DNA from bacterial species normally found in the intestinal tract was present in blood samples from some patients with plaque psoriasis during disease flares, researchers report in an article published online March 11 in JAMA Dermatology. The presence of DNA was detected among patients with plaque psoriasis and was associated with higher levels of inflammatory mediators.

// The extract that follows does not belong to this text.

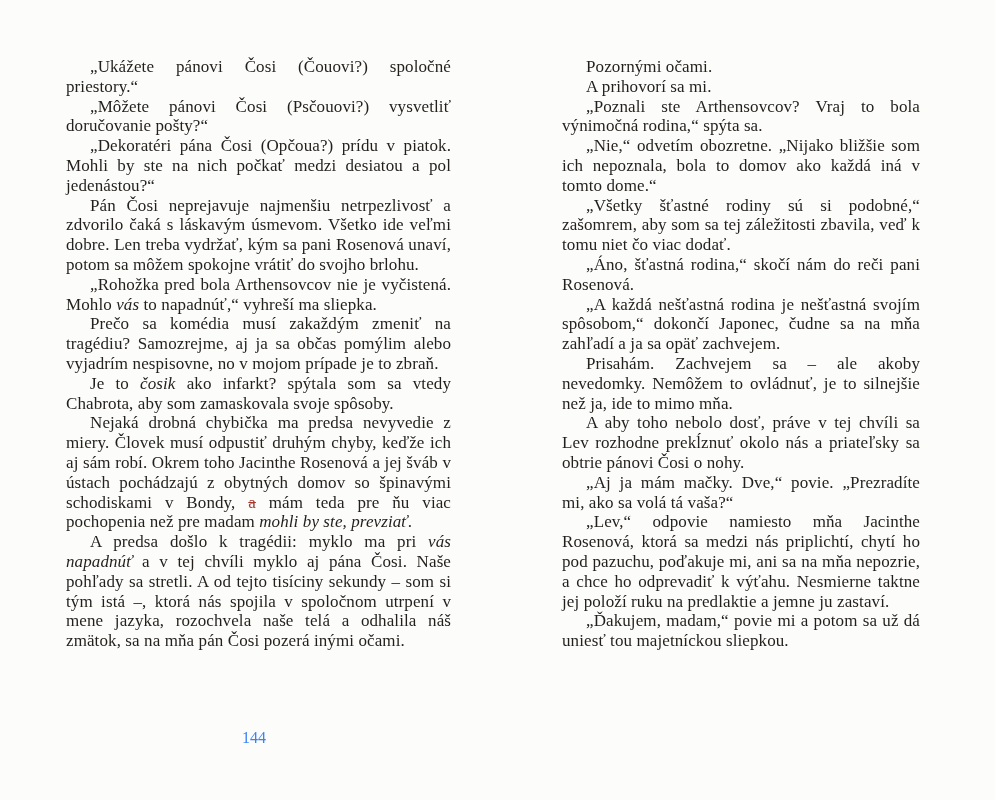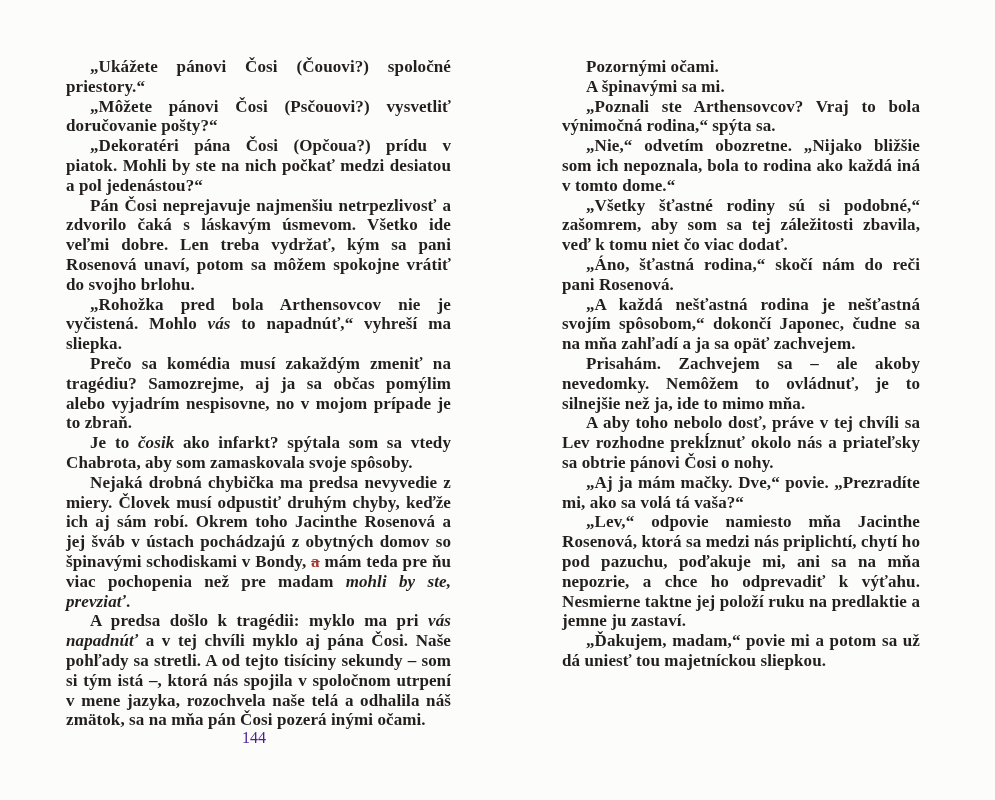"„Ukážete pánovi Čosi (Čouovi?) spoločné" p.para { font-weight: bold -> none }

Whether the bactDNA, mostly derived from the intestinal lumen, acted as a trigger for psoriasis flares or as a marker for patients likely to develop particularly severe disease was not clear, note Ana Ramírez-Boscá, MD, from the Department of Dermatology, Centro Dermatológico Estético, Alicante, Spain, and colleagues. However, they suggest that the presence of bactDNA does identify a subset of patients likely to have more aggressive disease.

The researchers also suspect that bactDNA, however it gets into the circulation, might trigger disease outbreaks and induce a systemic inflammatory response.

They analyzed peripheral blood samples from 54 consecutive patients with psoriasis who had disease flares after disease that had previously cleared or was controlled with topical medications. They compared patient samples with samples from 27 control subjects matched for sex and age who did not have psoriasis.

The authors found that bactDNA was present in samples from 16 patients, all of whom had plaque psoriasis, but not in six patients with guttate psoriasis, three patients with inverse psoriasis, or 27 control subjects. Twenty-nine patients with plaque psoriasis did not have bactDNA.

Patients with bactDNA were somewhat more likely to have moderate rather than slight disease, to have had a longer time since psoriasis diagnosis (27.5 vs 17.5 years), and to have been younger at diagnosis (15.2 vs 30.2 years).

The patients with psoriasis who were positive for bactDNA also had strikingly higher levels of inflammatory mediators (Table).

Table. Inflammatory Mediators in Psoriasis With vs Without Bacterial DNA in Serum

Inflammatory Mediator (mean pg/mL) BactDNA-Positive Psoriasis (n = 16) BactDNA-Negative Psoriasis (n = 38) P
Interferon γ 130.8 29.7 <.001
Tumor necrosis factor 95.2 21.7 <.001
Interleukin 1β 68.3 13.6 <.001
Interleukin 6 176.8 36.9 <.001
Interleukin 12 125.9 38.8 <.001

Adapted from Ramírez-Boscá et al (2015).

BactDNA sequencing showed that the involved species were Escherichia coli (n = 9), Klebsiella pneumoniae (n = 2), Enterococcus faecalis (n = 2), Proteus mirabilis (n = 1), Streptococcus pyogenes (n = 1), and Shigella fresneli (n = 1). All these organisms are commonly found in the intestinal lumen, which led the researchers to suggest that the increased intestinal permeability associated with psoriasis might have facilitated bacterial translocation and subsequent triggering of a systemic inflammatory response.

The authors have disclosed no relevant financial relationships.